**INSTRUCTIONS FOR THE TASK:**
Wherever a line in the data holds the word "zijn", pull that line out.

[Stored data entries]

* * * * * * * * *

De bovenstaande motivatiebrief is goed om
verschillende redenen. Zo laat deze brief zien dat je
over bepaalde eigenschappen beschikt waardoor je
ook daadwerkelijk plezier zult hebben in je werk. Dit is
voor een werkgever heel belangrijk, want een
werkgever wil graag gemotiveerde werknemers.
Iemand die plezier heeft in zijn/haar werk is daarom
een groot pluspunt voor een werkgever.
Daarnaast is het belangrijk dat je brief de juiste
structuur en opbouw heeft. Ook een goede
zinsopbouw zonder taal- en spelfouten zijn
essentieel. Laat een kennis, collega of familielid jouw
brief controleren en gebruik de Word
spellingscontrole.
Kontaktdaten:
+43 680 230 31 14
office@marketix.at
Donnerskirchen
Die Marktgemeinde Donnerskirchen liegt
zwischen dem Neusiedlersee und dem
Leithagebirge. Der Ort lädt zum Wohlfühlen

* * * * * * * * *

**TASK SOLUTION:**
Iemand die plezier heeft in zijn/haar werk is daarom
zinsopbouw zonder taal- en spelfouten zijn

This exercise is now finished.